It is best to get players coming towards you so that you can see their faces and capture expressions. Bring the viewer in close. Use a zoom lens 70-200mm. Memorable sports shots show faces with expressions of joy or agony.
Use a different perspective. Getting low down adds drama. It makes athletes look bigger and more heroic. It also gives a better sense of setting and action.
Timing is everything. Anticipate the action. You can use ‘burst’ or ‘continuous’ shooting but don’t rely on it and use it all the time. You will have hundreds of photos to sort through for a good one. Don’t waste time by ‘chimping’ that is checking all the time in the LCD screen you may miss the best shot of all. Focus on getting the shot.
Use composition rules to help create a sense of motion in photos. Have more active space than dead space. Try to have the moving object moving into the scene not out of it. (Remember rules can be broken for effect.
Don’t forget to use different angles, especially down low for moving objects to look bigger and more powerful.
Backgrounds can be blurred to avoid distracting objects in the background especially spectators.
To make the focal point stand out use a slow shutter speed to blur a moving object behind the subject. Focus on the subject.
Perfect settings, timing, composition won’t count for anything if you mess up the focus. Manual focus is too slow for fast moving objects. Automatic focus, using the shutter button is also cumbersome as the camera wants to lock onto other objects like spectators or advertisements so consider using the back button for focusing. It gives you more control and frees up the shutter button to do its other jobs.
Back button focusing. Cameras have a dizzying array of automatic focal points, which are good, but you don’t have time to fiddle with them with fast moving subjects. By using a separate button you can do a lot more with your photographs. If your camera has an AF-ON button use it. If not read your manual, which will tell you how to use one of your other buttons.
By using the back button you no longer have to hunt for the right auto focus point or wait for the camera to focus on the right place. Trying to keep the moving subject in focus with the shutter button is difficult. It easier to focus with the back button whether it is: people, animals, cars, or a petal in the wind.
Use the centre focus point to focus on the subject then release your thumb and recompose, it’s faster than autofocus and you can take the shot when you want. Or you can hold the back button down to continually adjust the focus and press the shutter to snap photos when you want.
Focus Modes- Manual, Single shot and Continuous. Using the back button does all three just by moving your thumb.
Manual. Take your thumb off the back button and focus by rotating the lens. (Make sure your lens is set to MF)
Single. (AF-S Nikon/ One Shot Canon) Press your thumb on the back button until your camera is in focus, and then lift your thumb up to keep the focus locked until you press the button again.
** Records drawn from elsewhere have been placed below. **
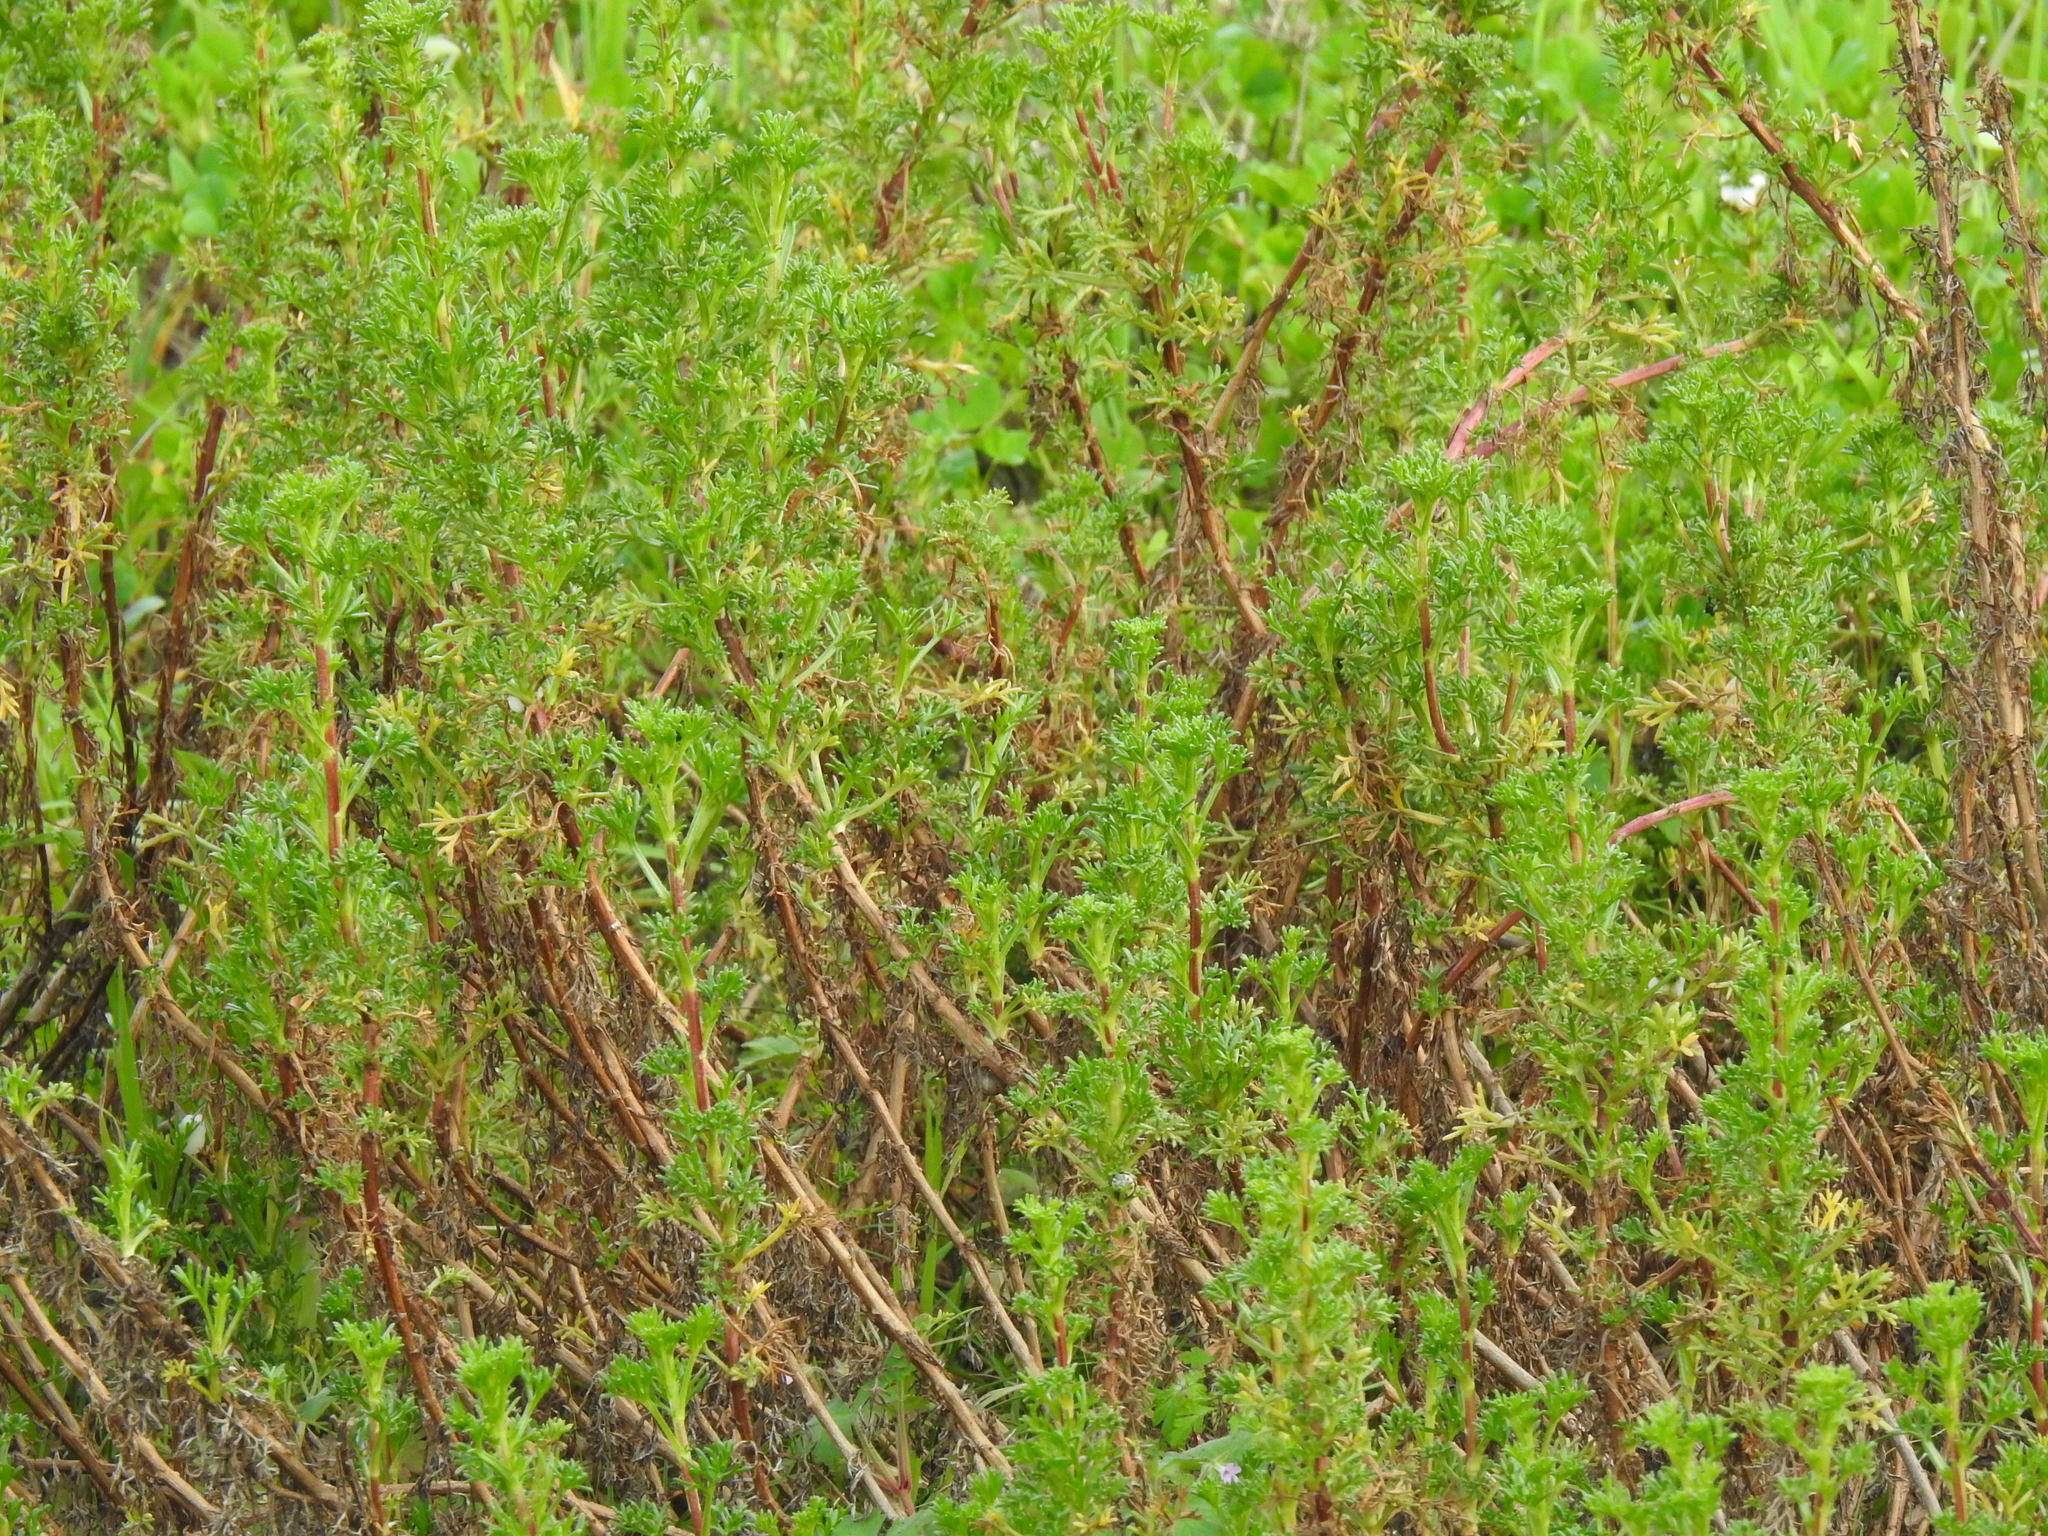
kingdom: Plantae
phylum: Tracheophyta
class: Magnoliopsida
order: Asterales
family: Asteraceae
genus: Artemisia
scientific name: Artemisia crithmifolia
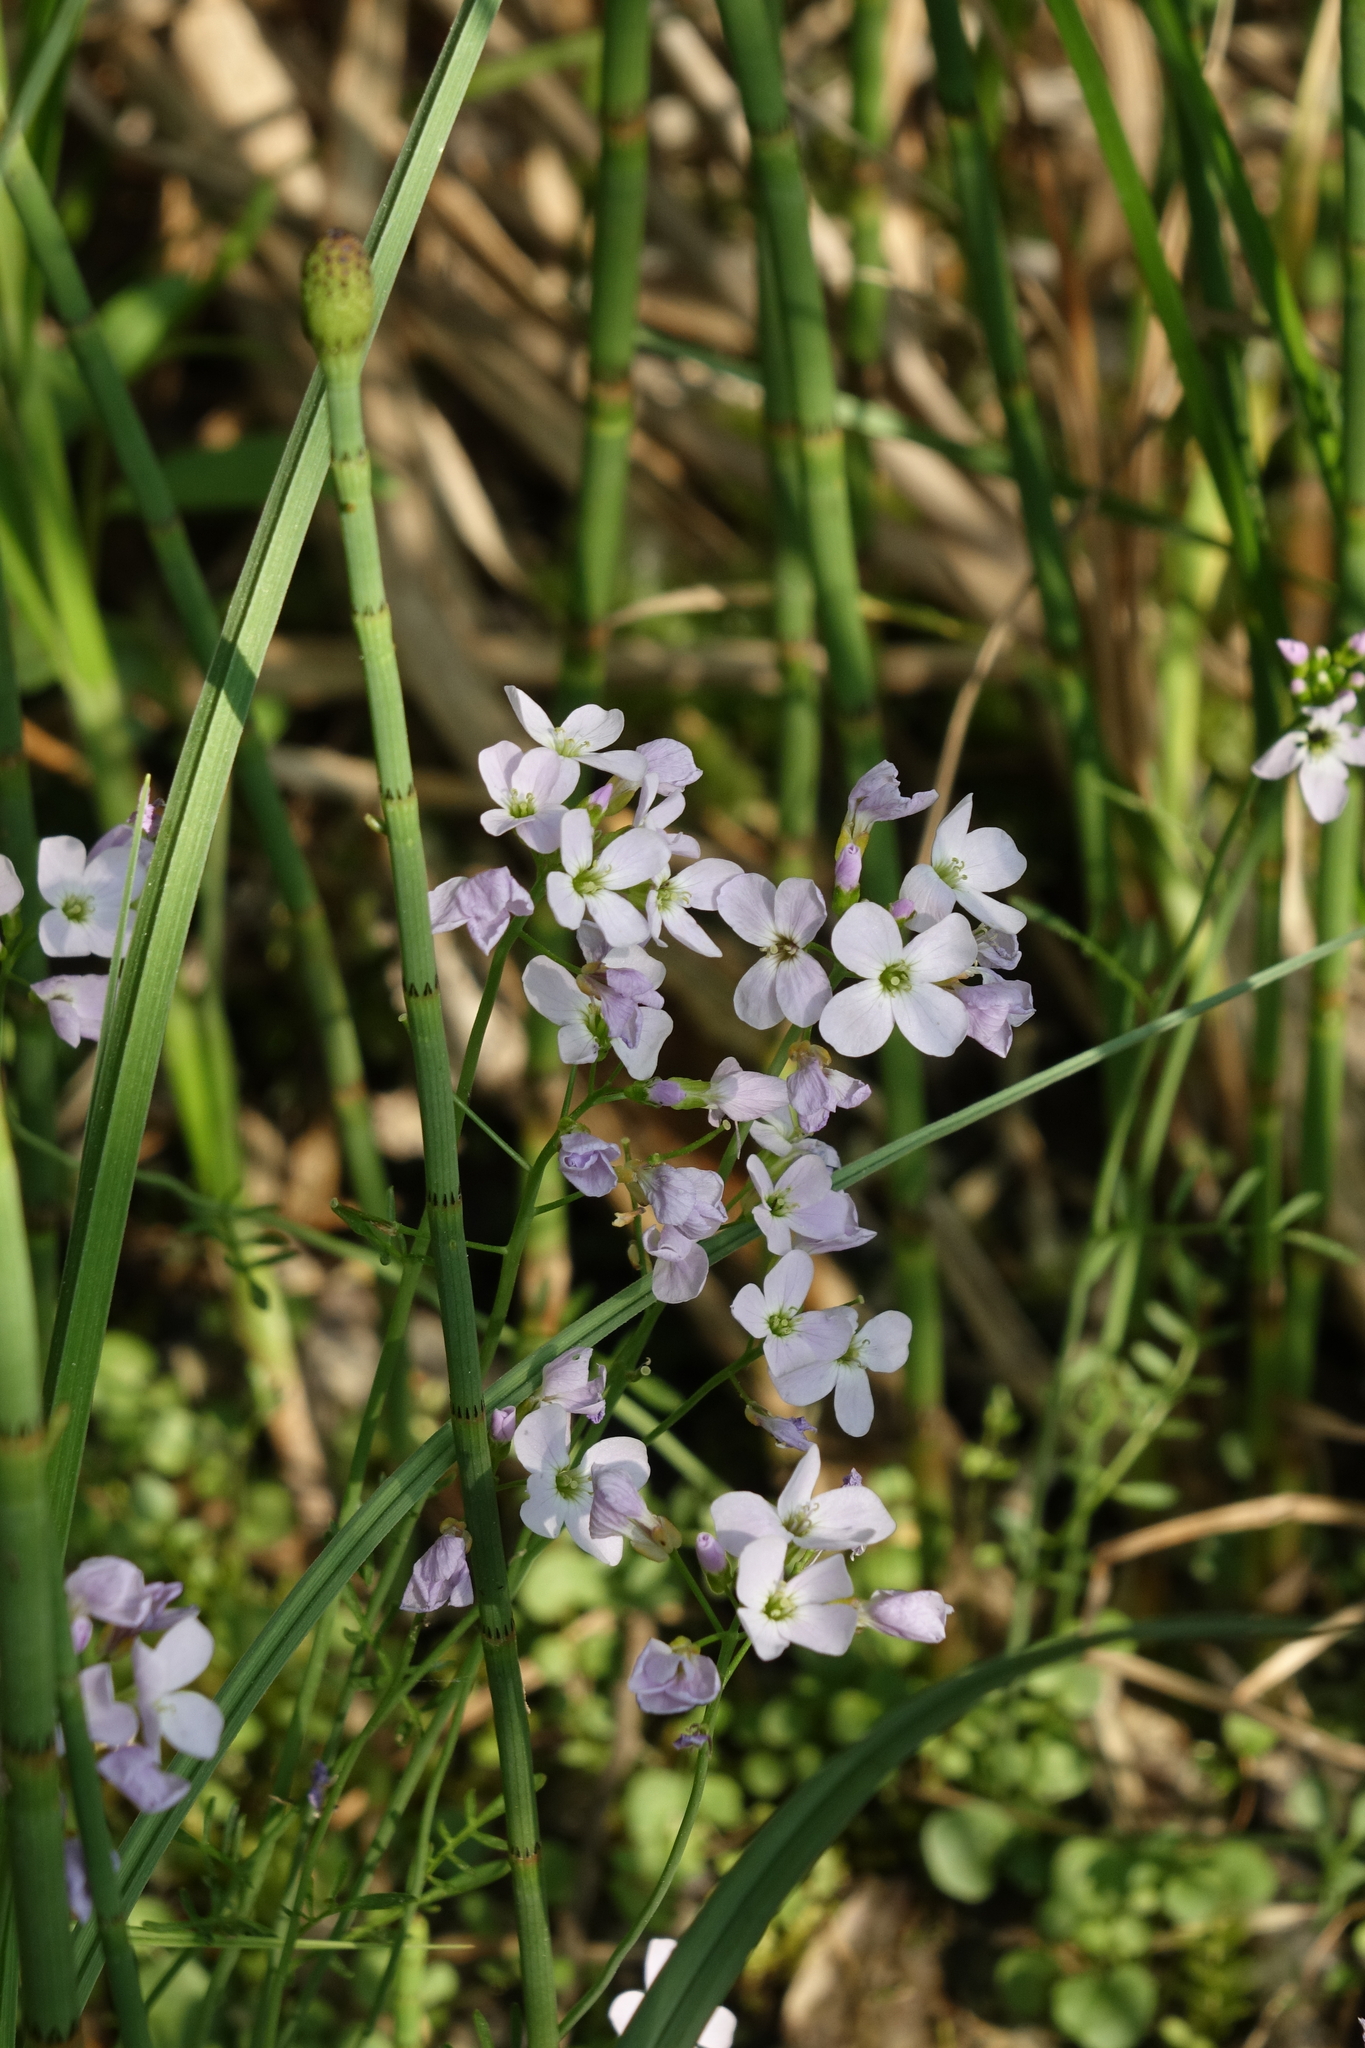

Continuous. Hold your thumb on the back button as long as you want, forcing your camera to continually adjust until you take the picture. You must be using Continuous focus mode for this to work (AF-C Nikon/ Al Servo Canon)
Another focus trick is to Pre Focus on a spot where you know the subject will be.
A different way to add a sense of motion to your image is to use your ‘burst’ or ‘continuous’ feature on your camera to take a sequence of shots of the moving subject and then stitch them together with a post-processing program.
Adding motion to your photos can be fun but frustrating. It takes a lot of practice, practice, and practice. Approach it with an experimental attitude. Mix up your shots if you are at an event. Shoot some with a fast shutter speed to freeze the action. Shoot some with a blurry background. Shoot some with a blurry subject. Shoot some from a different perspective. Try to catch expressions up close. Your whole shot may be blurry but this can add to the shot sometimes.